Legislature advances annexation bill to Gov. Abbott

The Texas Senate advanced a municipal annexation bill to Gov. Greg Abbott on Sunday, the fifth bill sent to the governor’s desk during the special legislative session set to end in no more than three days.

State Sen. Donna Campbell, R-New Braunfels, answers questions from Sen. Carlos Uresti, D-San Antonio, about Senate Bill 6, the municipal annexation bill that would require citizen elections for cities to annex adjacent property, on Aug. 13, 2017. 

Bob Daemmrich for the Texas Tribune

The Texas Senate advanced a municipal annexation bill to Gov. Greg Abbott on Sunday, the fifth bill sent to the governor’s desk during the special legislative session set to end in no more than three days.

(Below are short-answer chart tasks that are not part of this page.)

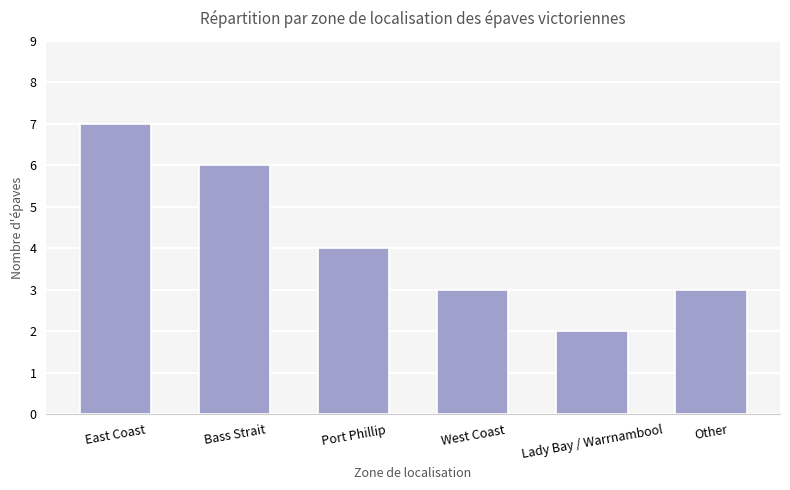

Reading right to left, transcribe all the data shown in this chart.

3	2	3	4	6	7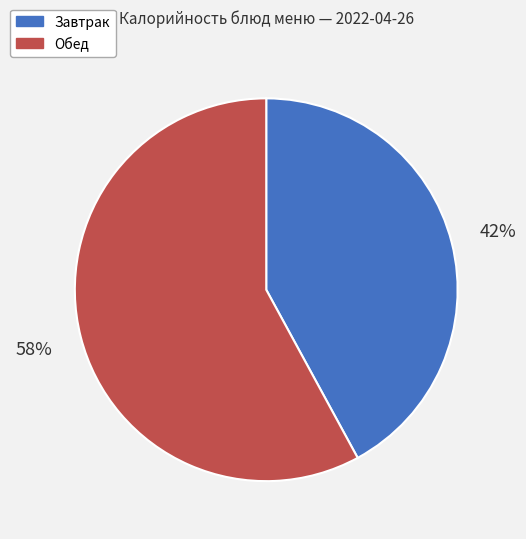

To the nearest percent, what is the difference between the largest and smallest slice percentages?

16%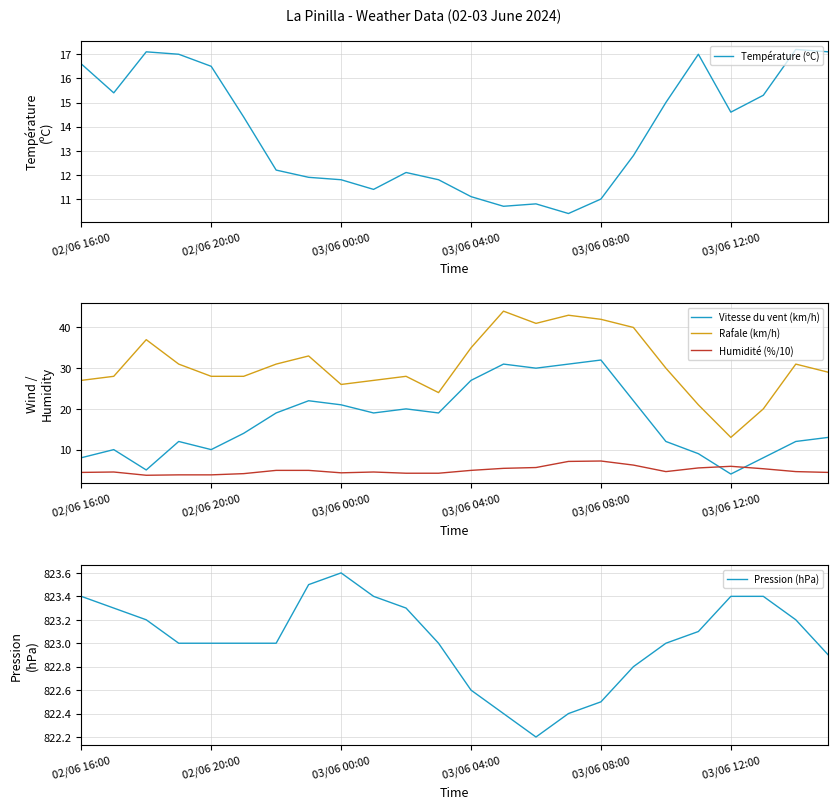

The value of Vitesse du vent (km/h) at 02/06 16:00 is 13.6. True or false?

False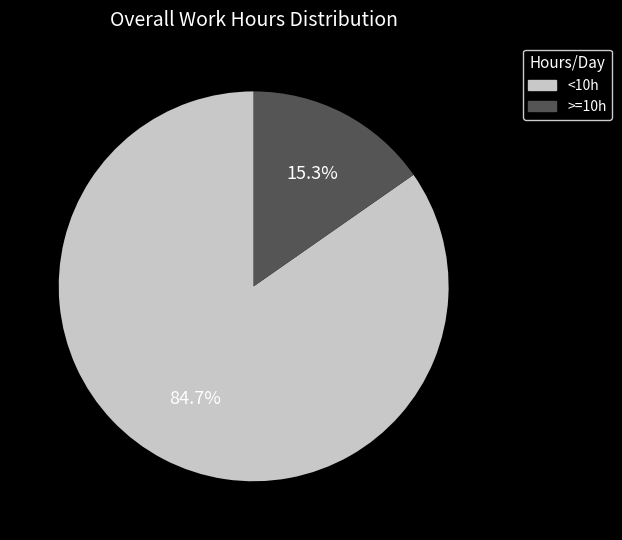

How many segments does this pie chart have?

2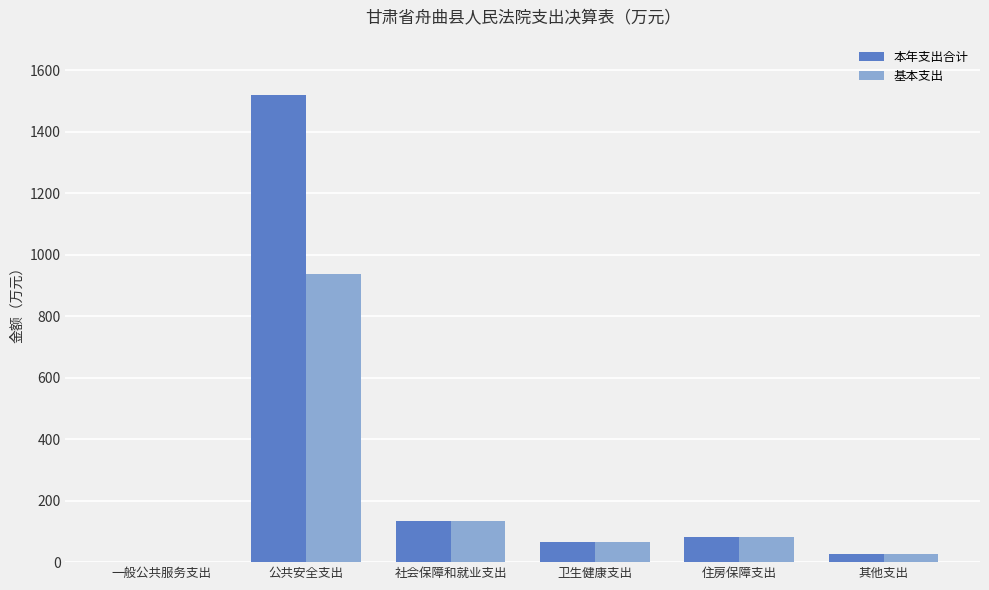

Which category has the highest value in the 本年支出合计 series?

公共安全支出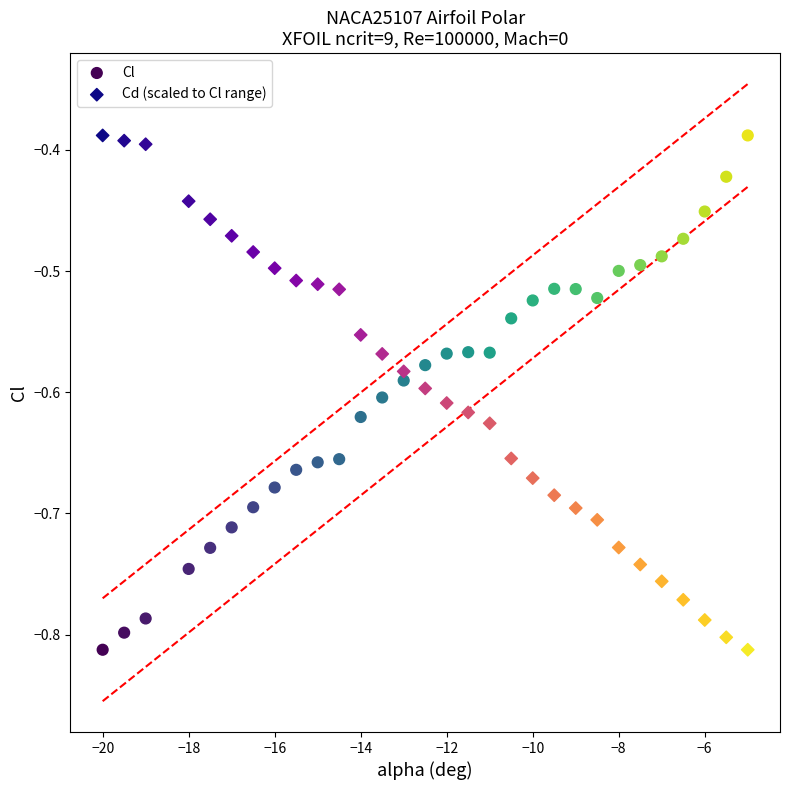

What is the X range (max minus min) for the scatter plot?

15.0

(Update, Aug. 15: The bill was signed by Gov. Abbott.)

The measure’s author, state Sen. Donna Campbell, R-New Braunfels, moved to accept amendments made in the lower chamber – which passed the bill, with changes, on Friday.

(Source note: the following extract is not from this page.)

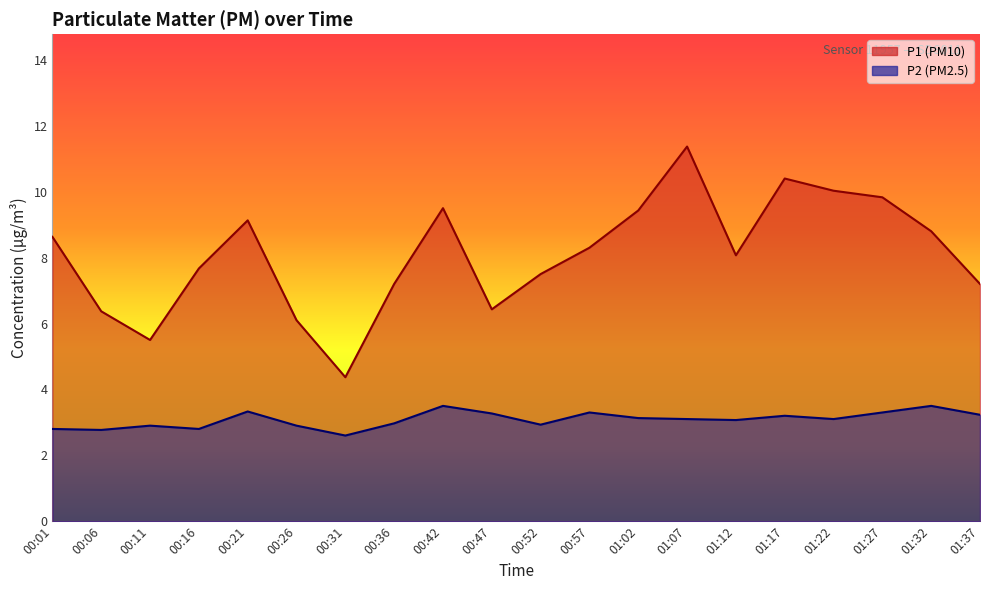

Is the value of P1 at 01:22 greater than the value of P2 at 01:37?

Yes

“Members, this is a great deal," Campbell said Sunday. "... It is a huge victory for property rights of Texans." 

The Texas Tribune thanks its sponsors. Become one.

The legislation allows Texans to vote on whether cities in large counties can annex areas outside of their limits — a contentious issue that prompted a filibuster from state Sen. José Menéndez, D-San Antonio, in May.

In an interview with The Texas Tribune Sunday, Menéndez said he was glad he successfully filibustered the bill during the regular session. Had he not done so, he said, lawmakers wouldn’t have added an amendment to the bill that provides a five-mile buffer around military zones.

A similar provision was included in the House version of annexation reform that passed during the regular legislative session, but that provision was stripped out in a conference committee.

“Obviously, in one huge respect for the city of San Antonio, it’s a much better bill from the perspective that we finally got the five-mile buffer that I had asked for during the regular session,” Menéndez said. “Had [Campbell] kept that five-mile buffer, we wouldn’t have had to filibuster.”

Previously Menéndez and other proponents of the five-mile buffer argued that land development around military bases could hinder base missions. That's why it's important, they argued, that cities don't face barriers to regulating that land when necessary — in part to make sure the nearby base's needs are considered as development expands.

But Menéndez again voiced opposition to the measure Sunday, this time about how the bill would impact residents’ access to public services, like trash pick-up and police protection. He referenced a land-swap agreement between the cities of San Antonio and Converse, in particular.

“The reason I voted against it was my concern with the city of Converse and the city of San Antonio’s 17-year land-swap agreement that was not excluded in this version, as it was when the first bill came through during the regular session,” Menéndez said. “I’m concerned many of my constituents may not have those services extended to them as they would when they come into the city of Converse.”